EXERCISE REQUIREMENTS: Keep to one stretch of the data below, the lines from the one with "This project will" up to and including the one with "### Tools used", and return that stretch exactly.

MATERIAL FOR THIS TASK:
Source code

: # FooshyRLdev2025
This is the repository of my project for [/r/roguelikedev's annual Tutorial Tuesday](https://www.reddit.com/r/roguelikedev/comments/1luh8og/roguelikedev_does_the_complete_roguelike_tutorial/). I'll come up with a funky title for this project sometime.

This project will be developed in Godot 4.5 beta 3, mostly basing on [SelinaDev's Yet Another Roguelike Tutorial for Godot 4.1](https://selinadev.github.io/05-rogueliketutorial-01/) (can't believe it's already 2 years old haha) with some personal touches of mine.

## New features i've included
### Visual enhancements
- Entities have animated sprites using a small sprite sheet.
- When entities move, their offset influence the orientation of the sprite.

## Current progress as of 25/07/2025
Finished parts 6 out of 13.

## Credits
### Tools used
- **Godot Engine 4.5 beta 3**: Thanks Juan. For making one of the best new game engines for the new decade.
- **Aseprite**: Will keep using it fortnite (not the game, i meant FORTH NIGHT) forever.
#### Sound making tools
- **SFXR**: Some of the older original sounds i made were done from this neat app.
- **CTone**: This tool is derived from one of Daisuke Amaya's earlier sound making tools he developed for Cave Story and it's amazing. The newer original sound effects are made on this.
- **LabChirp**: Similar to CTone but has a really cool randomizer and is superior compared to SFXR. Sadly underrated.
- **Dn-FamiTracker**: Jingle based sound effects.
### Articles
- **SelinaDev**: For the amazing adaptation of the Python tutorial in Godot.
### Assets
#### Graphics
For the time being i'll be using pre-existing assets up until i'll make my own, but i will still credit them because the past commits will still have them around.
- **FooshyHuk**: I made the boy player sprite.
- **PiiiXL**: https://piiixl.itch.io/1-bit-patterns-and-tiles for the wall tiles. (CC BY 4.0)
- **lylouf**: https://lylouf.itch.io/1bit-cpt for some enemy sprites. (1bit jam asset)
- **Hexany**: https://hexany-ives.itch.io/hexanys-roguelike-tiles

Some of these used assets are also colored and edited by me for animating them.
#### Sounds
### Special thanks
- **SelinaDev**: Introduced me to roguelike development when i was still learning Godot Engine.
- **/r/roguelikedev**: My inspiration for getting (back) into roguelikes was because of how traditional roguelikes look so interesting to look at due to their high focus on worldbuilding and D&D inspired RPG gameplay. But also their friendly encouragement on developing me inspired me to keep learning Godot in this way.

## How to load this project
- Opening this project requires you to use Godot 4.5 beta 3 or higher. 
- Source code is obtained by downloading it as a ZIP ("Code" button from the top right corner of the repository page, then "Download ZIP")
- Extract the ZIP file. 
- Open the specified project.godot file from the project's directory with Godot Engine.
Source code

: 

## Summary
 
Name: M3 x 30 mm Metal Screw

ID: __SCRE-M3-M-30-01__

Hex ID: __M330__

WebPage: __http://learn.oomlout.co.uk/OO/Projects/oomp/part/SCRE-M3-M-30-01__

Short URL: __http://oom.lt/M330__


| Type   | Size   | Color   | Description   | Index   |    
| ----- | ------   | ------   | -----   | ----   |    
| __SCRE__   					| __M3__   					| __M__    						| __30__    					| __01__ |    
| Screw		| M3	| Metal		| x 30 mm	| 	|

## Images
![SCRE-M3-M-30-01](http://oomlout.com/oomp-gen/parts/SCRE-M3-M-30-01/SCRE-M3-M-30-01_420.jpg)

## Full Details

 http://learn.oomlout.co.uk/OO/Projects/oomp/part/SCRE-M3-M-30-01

REPLY TO THE EXERCISE:
This project will be developed in Godot 4.5 beta 3, mostly basing on [SelinaDev's Yet Another Roguelike Tutorial for Godot 4.1](https://selinadev.github.io/05-rogueliketutorial-01/) (can't believe it's already 2 years old haha) with some personal touches of mine.

## New features i've included
### Visual enhancements
- Entities have animated sprites using a small sprite sheet.
- When entities move, their offset influence the orientation of the sprite.

## Current progress as of 25/07/2025
Finished parts 6 out of 13.

## Credits
### Tools used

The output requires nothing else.